Wednesday, July 21, 2010

The Real Volcker Rule


The Dodd-Frank Bill signed today by President Obama incorporates what most legislators and market participants would admit is a watered-down Volcker Rule — the former Federal Reserve chieftain's proposal on restricting proprietary trading by banks.

Bank CEOs are glad about that, but what they might really be glad about is that another Volcker Rule did not get written into the legislation: a mandate to separate the chairman and CEO positions at banks and financial institutions.

"My favorite idea on corporate governance is that I like the idea of separating the chairman and chief executive officer" Volcker told Directors & Boards lead columnist Hoffer Kaback when being interviewed for a cover story in the journal in 2000. Here is more of what he said:

"Chief executive officers like to be chairmen. There's no question about that. But, most specifically, when a company gets into trouble, and if there's some question about the CEO in terms of his tenure, responsibility, the need for new blood, or whatever, it's just much more difficult to make the change when you don't have an alternate source of leadership on the board other than the chief executive himself.

"A bank gets into trouble. As the bank regulator, you at least raise the question whether part of the trouble isn't the management. Who do you talk to without using a two by four? You look for some leadership in the bank to change policies or change direction, and board members say, 'That's not me. I don't have any responsibility. All I am is a poor board member. Go to the chairman.' Well, the chairman is the problem."

Volcker did not think much of the lead director as an alternate source of board leadership — "in a lot of situations it may be a second-best solution." The best option, one he liked both as a regulator as well as a director — he was at the time of the interview with the James Wolfensohn boutique investment bank and serving on several corporate boards — is separating the top roles.

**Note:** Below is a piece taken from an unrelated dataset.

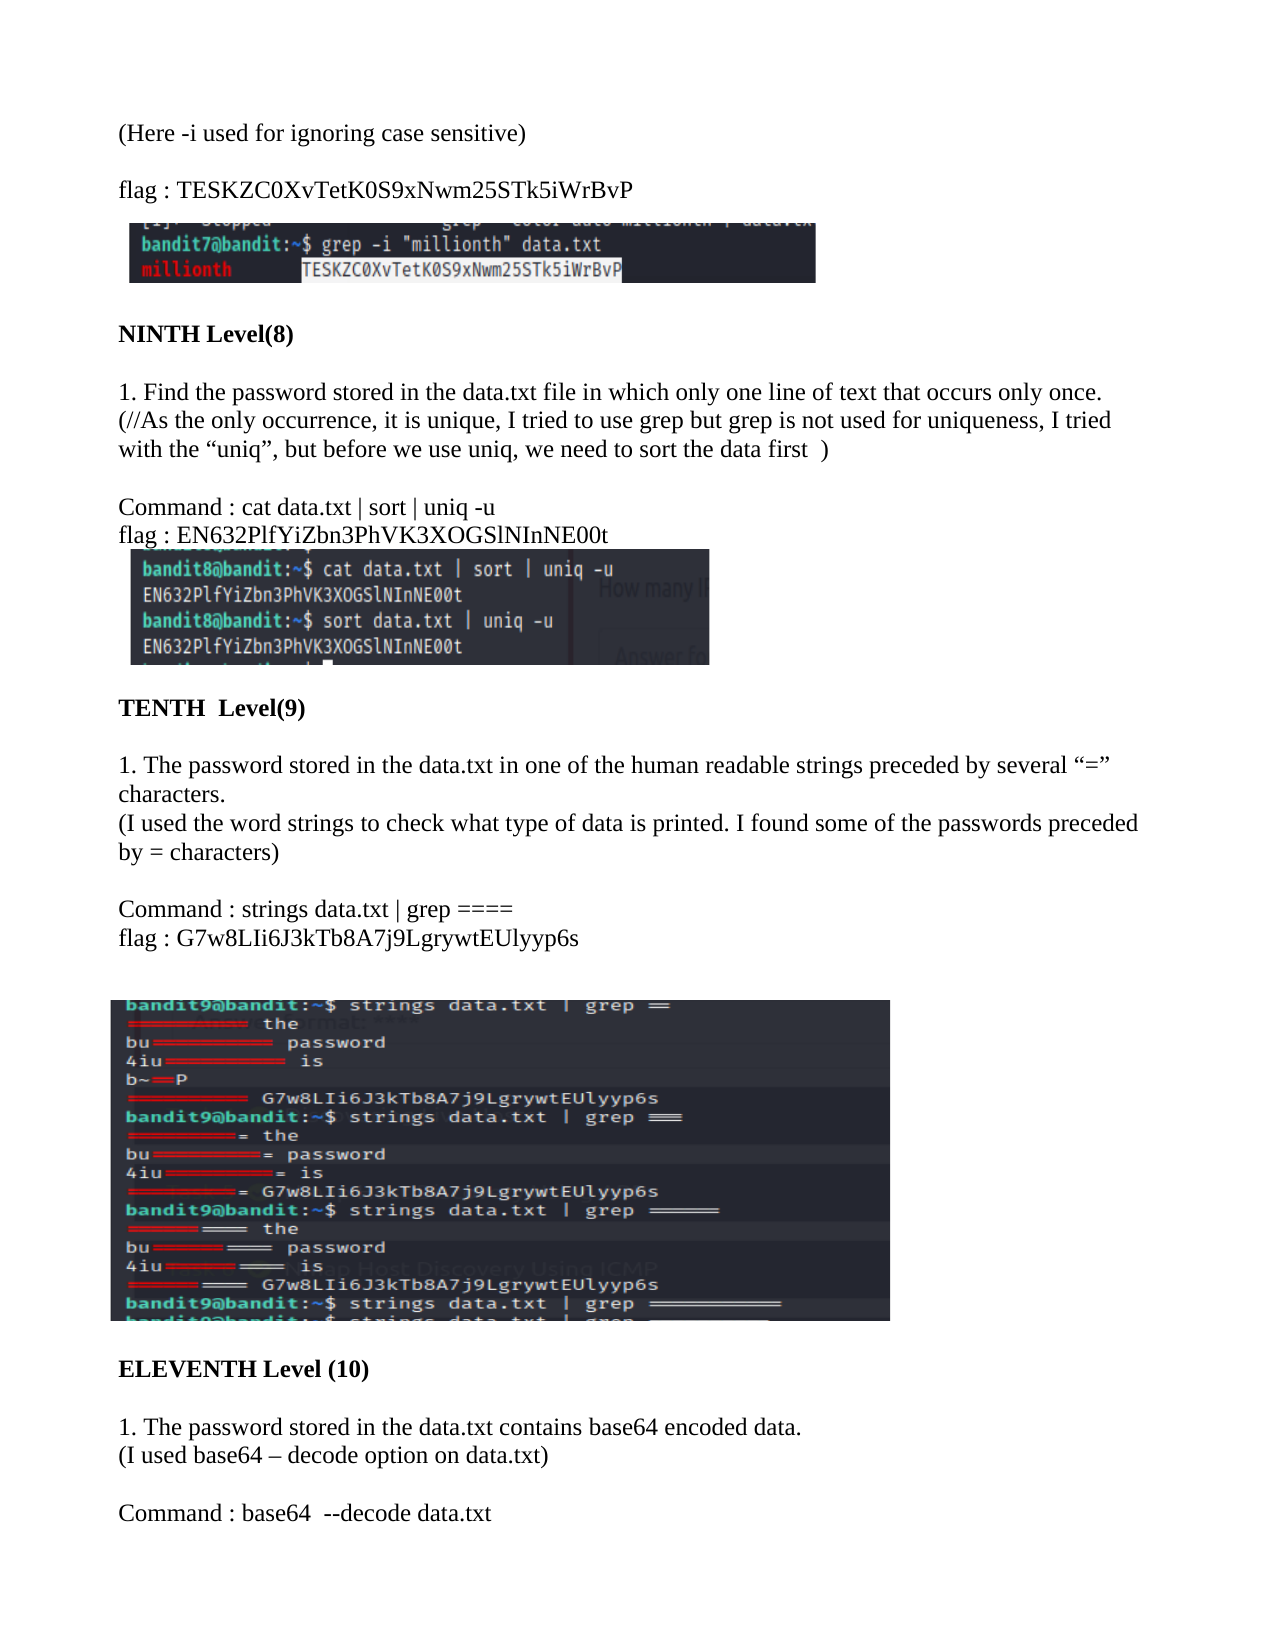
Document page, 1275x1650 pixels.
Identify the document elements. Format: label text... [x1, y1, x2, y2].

text Command : cat data.txt | sort | uniq -u [118, 492, 1157, 521]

His firm conclusion: Having "a [nonexecutive] chairman who can set the agenda for the board and stay in close contact with the chief executive, and be simpatico but nonetheless bring independent judgment that doesn't always come out very clearly in a board meeting because of the collegiality involved and the reluctance to speak out, is useful."

Bank chairmen-CEOs may feel they dodged a bullet on the Volcker Rule's intent to separate out their proprietary trading arms. Little do they know what kind of bullet they dodged had a Volcker Rule to separate their titles been embedded into the Dodd-Frank Bill.